Sinon pour la F1, ce sont des boites séquentielles, comme sur une playstation.

Pour finir sur les bagnoles, après on arrête, il est possible aujourd'hui de produire des voitures à 3 voir 2L/100km. Il suffit de prendre une masse de 205 ou équivalent, d'y mettre un petit moteur récent, d'en améliorer l'aérodynamique et le tour est joué. Mais on préfère nous vendre des 207 de 1200kg (masse d'une grosse berline allemande il y a 20 ans) avec 110ch dedans...

Anonyme a dit…
Ce commentaire a été supprimé par l'auteur.
Anonyme a dit…

Ce matin, au réveil, j'ai le malheur de me brancher sur France-Intox. Le sujet: la fermeture de l'usine Continental. Au micro, un jeune couple en plein désarrois, dont le mari, si je me souviens bien, a été licencié, se demande comment il va bien pouvoir rembourser son crédit imobilier de 25 ans. Pour eux, ce matin là, le réveil fut assurément plus brusque que le mien!
Du Séb Musset grand cru!
Peut-être le reportage est-il écoutable sur leur site?

Un autre Séb

Anonyme a dit…

iMMobilier...

Je me souviens que la femme parlait de retourner vivre en appartement avec une honte et un dégoût certain.
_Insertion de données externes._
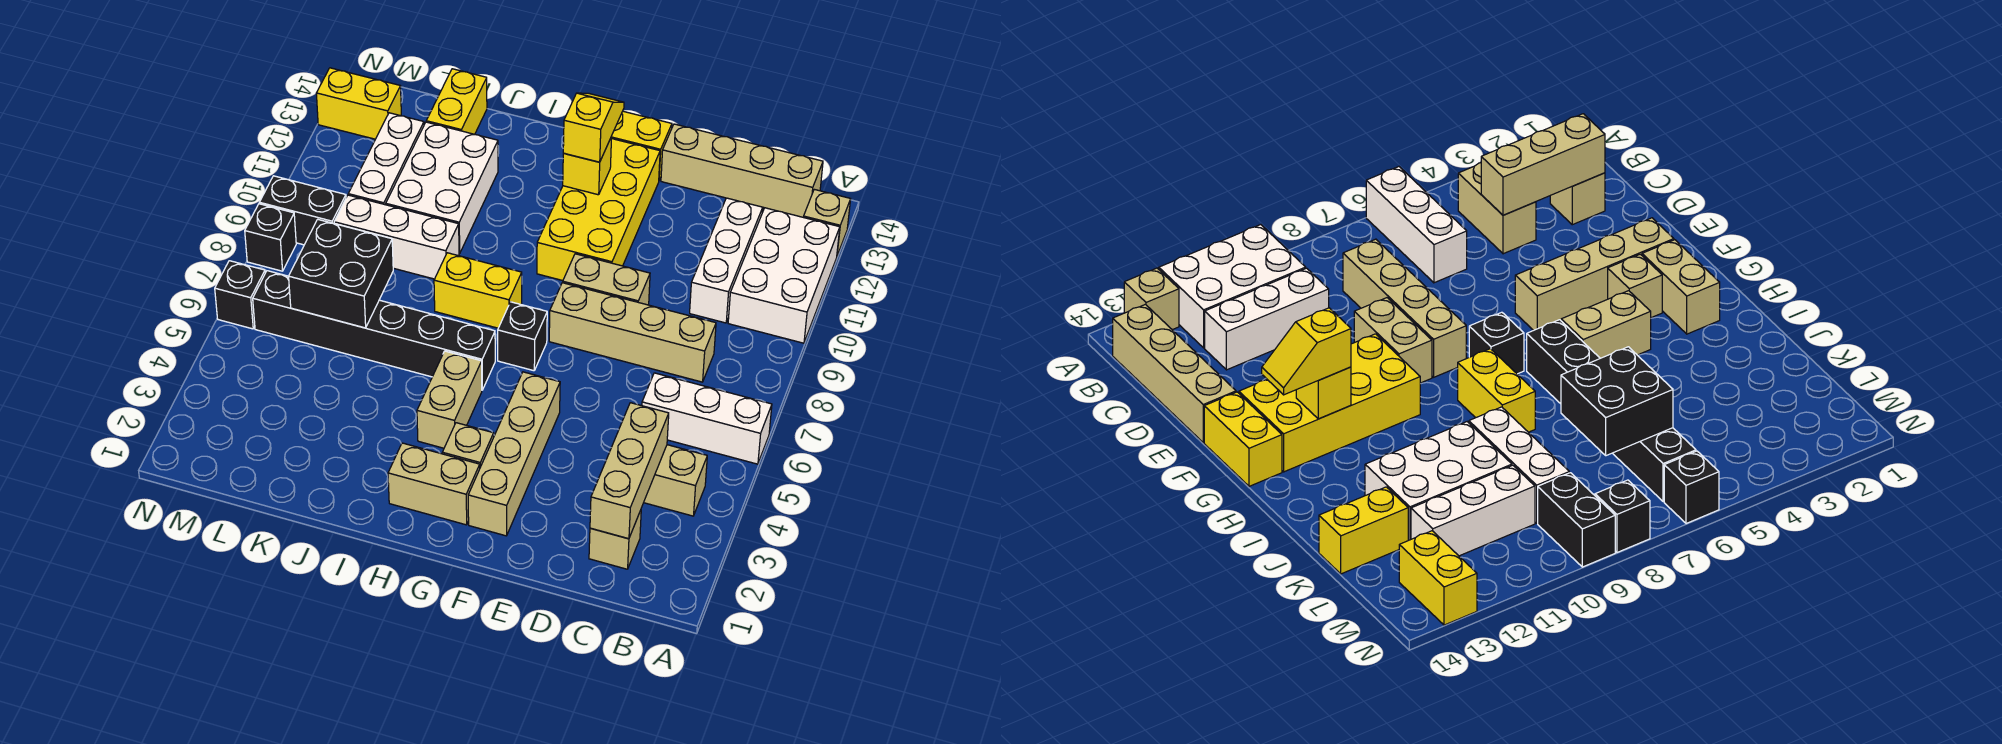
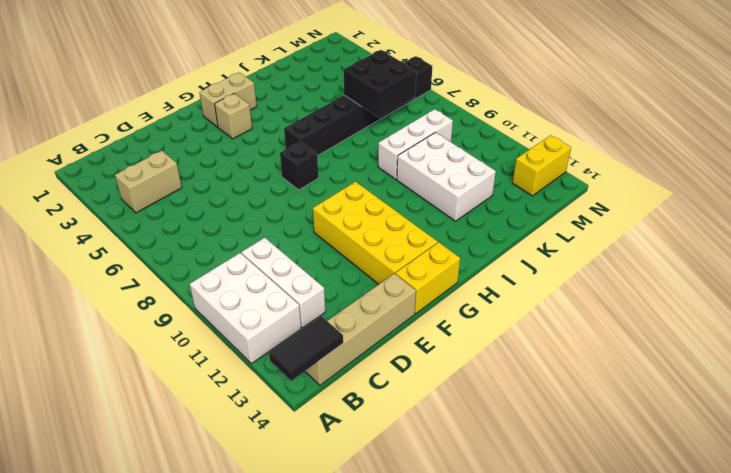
black 1x2 tile [269,316,343,381] -> none
none -> white 1x3 brick [642,373,772,464]
none -> tan 1x1 brick [803,189,851,256]
none -> tan 1x1 brick [589,510,641,569]
none -> tan 1x4 brick [549,283,716,382]

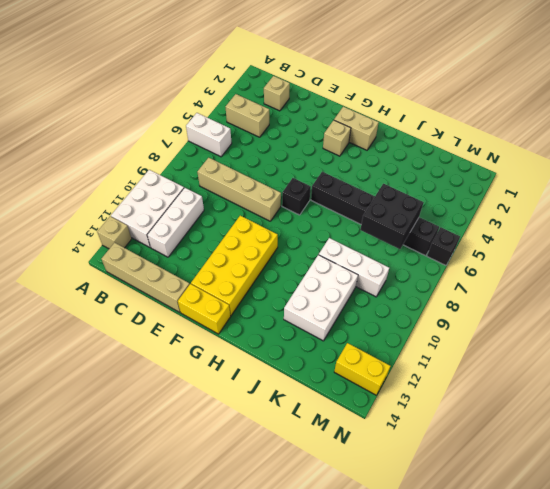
white 1x2 brick [186,113,232,157] -> white 1x3 brick [642,373,772,464]
none -> tan 1x2 brick [563,254,650,305]
none -> tan 1x4 brick [468,372,560,536]
none -> tan 1x2 brick [417,351,482,448]
none -> yellow 1x2 brick [434,253,522,328]

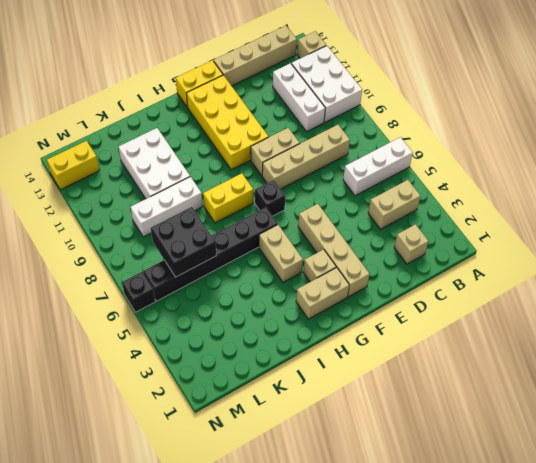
none -> yellow 1x2 brick [426,69,487,134]
none -> white 1x3 brick [348,113,424,205]
none -> black 1x2 brick [259,176,346,245]
none -> black 1x1 brick [245,204,296,271]

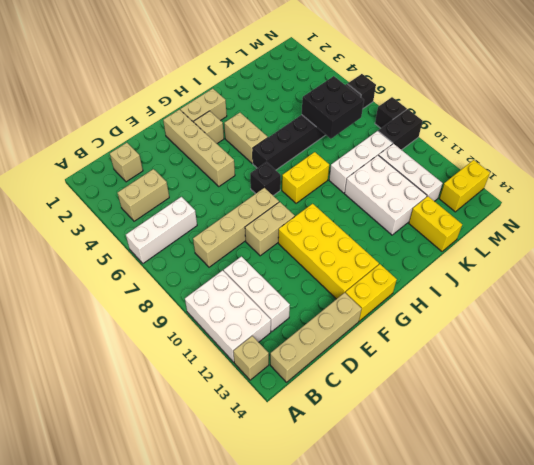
none -> tan 1x3 brick [590,403,669,539]
none -> yellow 1x1 brick [563,137,612,195]
none -> yellow 1x2 slope [563,93,624,162]

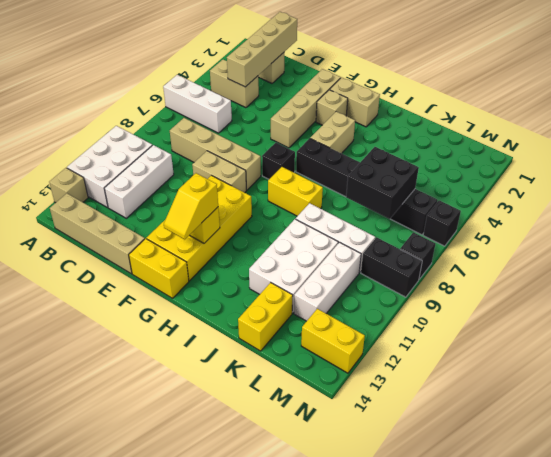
tan 1x4 brick [227,12,297,87] -> tan 1x3 brick [590,403,669,539]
J'en aurais presque ri si la colère n'avait pris le dessus...

Un autre Séb

Anonyme a dit…

HS - la clim utile : prenons une bagnole équipée d'un blanc prêt être sali au lieu d'un superbe noir laqué, réduisons la surface vitrée pour ne plus avoir une surface ultra 3d panoramiX. La clim deviens rapidement inutile.
C'est assez courant dans notre société, des innovations (marketing et inutiles ici, enfin c'est pas rare) créent un problème, on le résous par la technique en entrainant d'autres -> cercle vicieux (et financier) sans fin.